Collected data:

..........

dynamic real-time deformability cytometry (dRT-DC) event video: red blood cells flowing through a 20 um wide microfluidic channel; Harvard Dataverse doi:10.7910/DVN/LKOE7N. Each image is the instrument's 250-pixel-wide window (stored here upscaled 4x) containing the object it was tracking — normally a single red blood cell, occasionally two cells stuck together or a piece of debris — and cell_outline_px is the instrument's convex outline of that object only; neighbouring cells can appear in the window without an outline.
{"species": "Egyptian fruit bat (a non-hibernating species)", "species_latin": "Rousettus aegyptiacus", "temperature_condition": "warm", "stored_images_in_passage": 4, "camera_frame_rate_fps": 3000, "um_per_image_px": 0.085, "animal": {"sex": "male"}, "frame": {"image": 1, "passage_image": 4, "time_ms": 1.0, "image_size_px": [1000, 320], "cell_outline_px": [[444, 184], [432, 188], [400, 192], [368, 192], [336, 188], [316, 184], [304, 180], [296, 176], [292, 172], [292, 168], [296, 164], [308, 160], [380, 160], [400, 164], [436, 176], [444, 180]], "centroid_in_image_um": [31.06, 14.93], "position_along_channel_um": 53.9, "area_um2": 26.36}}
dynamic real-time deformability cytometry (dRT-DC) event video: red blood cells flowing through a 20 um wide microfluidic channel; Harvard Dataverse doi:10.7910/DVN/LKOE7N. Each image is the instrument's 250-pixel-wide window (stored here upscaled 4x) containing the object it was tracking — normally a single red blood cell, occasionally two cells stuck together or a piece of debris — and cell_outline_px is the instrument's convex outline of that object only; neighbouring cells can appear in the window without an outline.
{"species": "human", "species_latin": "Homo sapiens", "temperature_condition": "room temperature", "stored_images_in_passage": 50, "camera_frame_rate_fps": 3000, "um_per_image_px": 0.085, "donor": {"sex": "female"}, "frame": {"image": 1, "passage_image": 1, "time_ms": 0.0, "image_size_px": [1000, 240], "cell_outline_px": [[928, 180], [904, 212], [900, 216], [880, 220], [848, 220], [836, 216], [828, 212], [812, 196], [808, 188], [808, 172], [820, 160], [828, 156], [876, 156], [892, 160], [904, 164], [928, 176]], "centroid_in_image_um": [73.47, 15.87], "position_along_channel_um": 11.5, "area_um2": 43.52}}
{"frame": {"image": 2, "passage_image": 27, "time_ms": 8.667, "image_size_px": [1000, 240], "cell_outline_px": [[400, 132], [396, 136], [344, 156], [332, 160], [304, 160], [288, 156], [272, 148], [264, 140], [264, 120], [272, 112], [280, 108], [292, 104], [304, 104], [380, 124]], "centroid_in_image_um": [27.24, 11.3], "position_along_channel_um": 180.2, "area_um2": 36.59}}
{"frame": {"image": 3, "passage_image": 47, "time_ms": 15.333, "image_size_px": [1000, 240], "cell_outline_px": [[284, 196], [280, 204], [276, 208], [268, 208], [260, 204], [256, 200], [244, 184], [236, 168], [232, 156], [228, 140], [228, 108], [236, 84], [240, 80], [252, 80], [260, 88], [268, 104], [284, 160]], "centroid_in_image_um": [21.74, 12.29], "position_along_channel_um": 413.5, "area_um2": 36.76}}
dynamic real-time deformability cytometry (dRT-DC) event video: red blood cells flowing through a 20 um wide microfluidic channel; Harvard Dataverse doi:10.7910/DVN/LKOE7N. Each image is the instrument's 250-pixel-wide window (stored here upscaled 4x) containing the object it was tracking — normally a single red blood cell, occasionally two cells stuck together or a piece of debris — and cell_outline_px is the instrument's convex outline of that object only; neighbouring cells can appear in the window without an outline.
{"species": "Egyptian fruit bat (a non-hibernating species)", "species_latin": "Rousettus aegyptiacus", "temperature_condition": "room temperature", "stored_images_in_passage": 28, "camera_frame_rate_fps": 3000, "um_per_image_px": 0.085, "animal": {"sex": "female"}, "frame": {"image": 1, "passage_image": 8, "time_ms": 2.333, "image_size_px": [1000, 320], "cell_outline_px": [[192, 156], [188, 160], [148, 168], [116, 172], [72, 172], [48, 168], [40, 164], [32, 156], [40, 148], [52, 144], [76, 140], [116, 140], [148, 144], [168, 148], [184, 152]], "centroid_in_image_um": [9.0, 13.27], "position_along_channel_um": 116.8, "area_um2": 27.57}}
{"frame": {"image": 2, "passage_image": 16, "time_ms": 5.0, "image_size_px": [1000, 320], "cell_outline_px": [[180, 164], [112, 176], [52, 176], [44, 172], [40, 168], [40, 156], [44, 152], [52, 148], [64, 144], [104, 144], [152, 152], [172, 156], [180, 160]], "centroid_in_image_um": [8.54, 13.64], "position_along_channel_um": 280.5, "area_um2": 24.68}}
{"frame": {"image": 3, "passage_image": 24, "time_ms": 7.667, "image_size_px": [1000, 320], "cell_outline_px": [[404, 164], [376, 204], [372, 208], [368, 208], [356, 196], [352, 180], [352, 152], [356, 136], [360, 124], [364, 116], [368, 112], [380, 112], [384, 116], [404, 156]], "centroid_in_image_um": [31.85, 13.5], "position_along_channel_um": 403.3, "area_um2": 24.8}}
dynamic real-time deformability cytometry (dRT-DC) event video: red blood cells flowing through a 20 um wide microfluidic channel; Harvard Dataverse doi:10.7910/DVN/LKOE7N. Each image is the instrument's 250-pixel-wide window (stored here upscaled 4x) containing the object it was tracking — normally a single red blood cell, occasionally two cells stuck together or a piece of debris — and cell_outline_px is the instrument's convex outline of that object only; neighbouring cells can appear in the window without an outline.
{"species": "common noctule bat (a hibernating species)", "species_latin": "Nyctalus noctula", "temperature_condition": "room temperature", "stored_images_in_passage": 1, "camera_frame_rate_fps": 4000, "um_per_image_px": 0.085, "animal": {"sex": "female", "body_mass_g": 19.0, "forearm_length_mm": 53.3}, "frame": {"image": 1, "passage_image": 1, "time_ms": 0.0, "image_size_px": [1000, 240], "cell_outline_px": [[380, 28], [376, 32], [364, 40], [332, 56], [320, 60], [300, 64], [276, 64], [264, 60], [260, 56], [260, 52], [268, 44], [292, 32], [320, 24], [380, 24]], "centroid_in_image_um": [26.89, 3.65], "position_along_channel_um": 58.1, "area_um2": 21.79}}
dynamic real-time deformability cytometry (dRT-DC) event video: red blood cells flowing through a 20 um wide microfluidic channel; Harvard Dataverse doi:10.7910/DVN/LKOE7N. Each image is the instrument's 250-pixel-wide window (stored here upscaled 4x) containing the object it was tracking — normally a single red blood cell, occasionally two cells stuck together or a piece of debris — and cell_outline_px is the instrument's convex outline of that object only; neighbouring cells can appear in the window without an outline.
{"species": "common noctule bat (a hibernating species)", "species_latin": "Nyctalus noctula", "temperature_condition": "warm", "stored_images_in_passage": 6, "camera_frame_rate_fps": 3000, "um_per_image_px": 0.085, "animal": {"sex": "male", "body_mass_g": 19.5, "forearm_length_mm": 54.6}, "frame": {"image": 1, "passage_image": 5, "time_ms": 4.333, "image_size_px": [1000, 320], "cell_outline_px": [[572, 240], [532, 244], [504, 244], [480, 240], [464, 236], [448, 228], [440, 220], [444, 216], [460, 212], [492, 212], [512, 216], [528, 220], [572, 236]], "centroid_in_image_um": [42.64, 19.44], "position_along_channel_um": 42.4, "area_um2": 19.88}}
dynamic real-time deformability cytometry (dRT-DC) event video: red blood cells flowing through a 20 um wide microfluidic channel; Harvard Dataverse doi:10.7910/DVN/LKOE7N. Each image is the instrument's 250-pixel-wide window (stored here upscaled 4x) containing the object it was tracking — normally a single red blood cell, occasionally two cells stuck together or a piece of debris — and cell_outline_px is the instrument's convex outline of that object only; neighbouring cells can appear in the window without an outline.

..........

**GOAL:** Repeat the lines above exactly.

**ANSWER TO THIS PROBLEM:**
dynamic real-time deformability cytometry (dRT-DC) event video: red blood cells flowing through a 20 um wide microfluidic channel; Harvard Dataverse doi:10.7910/DVN/LKOE7N. Each image is the instrument's 250-pixel-wide window (stored here upscaled 4x) containing the object it was tracking — normally a single red blood cell, occasionally two cells stuck together or a piece of debris — and cell_outline_px is the instrument's convex outline of that object only; neighbouring cells can appear in the window without an outline.
{"species": "Egyptian fruit bat (a non-hibernating species)", "species_latin": "Rousettus aegyptiacus", "temperature_condition": "warm", "stored_images_in_passage": 4, "camera_frame_rate_fps": 3000, "um_per_image_px": 0.085, "animal": {"sex": "male"}, "frame": {"image": 1, "passage_image": 4, "time_ms": 1.0, "image_size_px": [1000, 320], "cell_outline_px": [[444, 184], [432, 188], [400, 192], [368, 192], [336, 188], [316, 184], [304, 180], [296, 176], [292, 172], [292, 168], [296, 164], [308, 160], [380, 160], [400, 164], [436, 176], [444, 180]], "centroid_in_image_um": [31.06, 14.93], "position_along_channel_um": 53.9, "area_um2": 26.36}}
dynamic real-time deformability cytometry (dRT-DC) event video: red blood cells flowing through a 20 um wide microfluidic channel; Harvard Dataverse doi:10.7910/DVN/LKOE7N. Each image is the instrument's 250-pixel-wide window (stored here upscaled 4x) containing the object it was tracking — normally a single red blood cell, occasionally two cells stuck together or a piece of debris — and cell_outline_px is the instrument's convex outline of that object only; neighbouring cells can appear in the window without an outline.
{"species": "human", "species_latin": "Homo sapiens", "temperature_condition": "room temperature", "stored_images_in_passage": 50, "camera_frame_rate_fps": 3000, "um_per_image_px": 0.085, "donor": {"sex": "female"}, "frame": {"image": 1, "passage_image": 1, "time_ms": 0.0, "image_size_px": [1000, 240], "cell_outline_px": [[928, 180], [904, 212], [900, 216], [880, 220], [848, 220], [836, 216], [828, 212], [812, 196], [808, 188], [808, 172], [820, 160], [828, 156], [876, 156], [892, 160], [904, 164], [928, 176]], "centroid_in_image_um": [73.47, 15.87], "position_along_channel_um": 11.5, "area_um2": 43.52}}
{"frame": {"image": 2, "passage_image": 27, "time_ms": 8.667, "image_size_px": [1000, 240], "cell_outline_px": [[400, 132], [396, 136], [344, 156], [332, 160], [304, 160], [288, 156], [272, 148], [264, 140], [264, 120], [272, 112], [280, 108], [292, 104], [304, 104], [380, 124]], "centroid_in_image_um": [27.24, 11.3], "position_along_channel_um": 180.2, "area_um2": 36.59}}
{"frame": {"image": 3, "passage_image": 47, "time_ms": 15.333, "image_size_px": [1000, 240], "cell_outline_px": [[284, 196], [280, 204], [276, 208], [268, 208], [260, 204], [256, 200], [244, 184], [236, 168], [232, 156], [228, 140], [228, 108], [236, 84], [240, 80], [252, 80], [260, 88], [268, 104], [284, 160]], "centroid_in_image_um": [21.74, 12.29], "position_along_channel_um": 413.5, "area_um2": 36.76}}
dynamic real-time deformability cytometry (dRT-DC) event video: red blood cells flowing through a 20 um wide microfluidic channel; Harvard Dataverse doi:10.7910/DVN/LKOE7N. Each image is the instrument's 250-pixel-wide window (stored here upscaled 4x) containing the object it was tracking — normally a single red blood cell, occasionally two cells stuck together or a piece of debris — and cell_outline_px is the instrument's convex outline of that object only; neighbouring cells can appear in the window without an outline.
{"species": "Egyptian fruit bat (a non-hibernating species)", "species_latin": "Rousettus aegyptiacus", "temperature_condition": "room temperature", "stored_images_in_passage": 28, "camera_frame_rate_fps": 3000, "um_per_image_px": 0.085, "animal": {"sex": "female"}, "frame": {"image": 1, "passage_image": 8, "time_ms": 2.333, "image_size_px": [1000, 320], "cell_outline_px": [[192, 156], [188, 160], [148, 168], [116, 172], [72, 172], [48, 168], [40, 164], [32, 156], [40, 148], [52, 144], [76, 140], [116, 140], [148, 144], [168, 148], [184, 152]], "centroid_in_image_um": [9.0, 13.27], "position_along_channel_um": 116.8, "area_um2": 27.57}}
{"frame": {"image": 2, "passage_image": 16, "time_ms": 5.0, "image_size_px": [1000, 320], "cell_outline_px": [[180, 164], [112, 176], [52, 176], [44, 172], [40, 168], [40, 156], [44, 152], [52, 148], [64, 144], [104, 144], [152, 152], [172, 156], [180, 160]], "centroid_in_image_um": [8.54, 13.64], "position_along_channel_um": 280.5, "area_um2": 24.68}}
{"frame": {"image": 3, "passage_image": 24, "time_ms": 7.667, "image_size_px": [1000, 320], "cell_outline_px": [[404, 164], [376, 204], [372, 208], [368, 208], [356, 196], [352, 180], [352, 152], [356, 136], [360, 124], [364, 116], [368, 112], [380, 112], [384, 116], [404, 156]], "centroid_in_image_um": [31.85, 13.5], "position_along_channel_um": 403.3, "area_um2": 24.8}}
dynamic real-time deformability cytometry (dRT-DC) event video: red blood cells flowing through a 20 um wide microfluidic channel; Harvard Dataverse doi:10.7910/DVN/LKOE7N. Each image is the instrument's 250-pixel-wide window (stored here upscaled 4x) containing the object it was tracking — normally a single red blood cell, occasionally two cells stuck together or a piece of debris — and cell_outline_px is the instrument's convex outline of that object only; neighbouring cells can appear in the window without an outline.
{"species": "common noctule bat (a hibernating species)", "species_latin": "Nyctalus noctula", "temperature_condition": "room temperature", "stored_images_in_passage": 1, "camera_frame_rate_fps": 4000, "um_per_image_px": 0.085, "animal": {"sex": "female", "body_mass_g": 19.0, "forearm_length_mm": 53.3}, "frame": {"image": 1, "passage_image": 1, "time_ms": 0.0, "image_size_px": [1000, 240], "cell_outline_px": [[380, 28], [376, 32], [364, 40], [332, 56], [320, 60], [300, 64], [276, 64], [264, 60], [260, 56], [260, 52], [268, 44], [292, 32], [320, 24], [380, 24]], "centroid_in_image_um": [26.89, 3.65], "position_along_channel_um": 58.1, "area_um2": 21.79}}
dynamic real-time deformability cytometry (dRT-DC) event video: red blood cells flowing through a 20 um wide microfluidic channel; Harvard Dataverse doi:10.7910/DVN/LKOE7N. Each image is the instrument's 250-pixel-wide window (stored here upscaled 4x) containing the object it was tracking — normally a single red blood cell, occasionally two cells stuck together or a piece of debris — and cell_outline_px is the instrument's convex outline of that object only; neighbouring cells can appear in the window without an outline.
{"species": "common noctule bat (a hibernating species)", "species_latin": "Nyctalus noctula", "temperature_condition": "warm", "stored_images_in_passage": 6, "camera_frame_rate_fps": 3000, "um_per_image_px": 0.085, "animal": {"sex": "male", "body_mass_g": 19.5, "forearm_length_mm": 54.6}, "frame": {"image": 1, "passage_image": 5, "time_ms": 4.333, "image_size_px": [1000, 320], "cell_outline_px": [[572, 240], [532, 244], [504, 244], [480, 240], [464, 236], [448, 228], [440, 220], [444, 216], [460, 212], [492, 212], [512, 216], [528, 220], [572, 236]], "centroid_in_image_um": [42.64, 19.44], "position_along_channel_um": 42.4, "area_um2": 19.88}}
dynamic real-time deformability cytometry (dRT-DC) event video: red blood cells flowing through a 20 um wide microfluidic channel; Harvard Dataverse doi:10.7910/DVN/LKOE7N. Each image is the instrument's 250-pixel-wide window (stored here upscaled 4x) containing the object it was tracking — normally a single red blood cell, occasionally two cells stuck together or a piece of debris — and cell_outline_px is the instrument's convex outline of that object only; neighbouring cells can appear in the window without an outline.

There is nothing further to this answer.